WHAT YOU ARE ASKED TO DO:
Only one stretch of the data is wanted: the line containing "年末やな！！！！！レタスくんは確か帰省してるんだよ", the line containing "んにそんなに会えなかった気がする（ ; ; ）", and every line between them, copied exactly.

TASK MATERIAL:

________________________

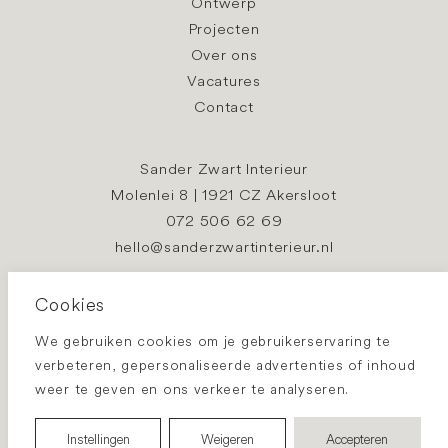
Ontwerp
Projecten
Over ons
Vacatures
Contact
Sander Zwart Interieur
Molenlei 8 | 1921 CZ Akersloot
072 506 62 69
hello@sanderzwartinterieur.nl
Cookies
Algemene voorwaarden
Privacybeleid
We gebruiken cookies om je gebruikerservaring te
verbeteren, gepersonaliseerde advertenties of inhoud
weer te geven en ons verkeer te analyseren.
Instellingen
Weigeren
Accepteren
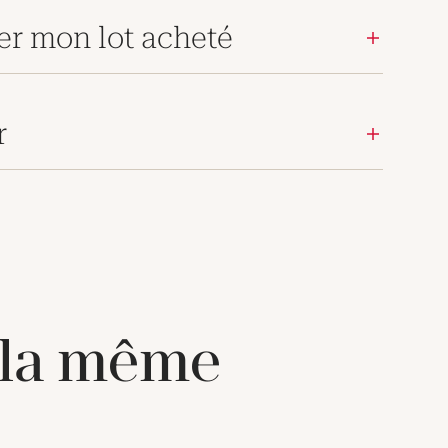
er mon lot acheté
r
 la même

________________________

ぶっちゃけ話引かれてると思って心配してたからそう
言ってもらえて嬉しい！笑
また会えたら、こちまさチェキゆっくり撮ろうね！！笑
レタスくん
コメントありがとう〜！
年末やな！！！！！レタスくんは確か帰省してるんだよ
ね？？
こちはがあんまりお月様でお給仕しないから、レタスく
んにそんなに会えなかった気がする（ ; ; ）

________________________

RESPONSE:
年末やな！！！！！レタスくんは確か帰省してるんだよ
ね？？
こちはがあんまりお月様でお給仕しないから、レタスく
んにそんなに会えなかった気がする（ ; ; ）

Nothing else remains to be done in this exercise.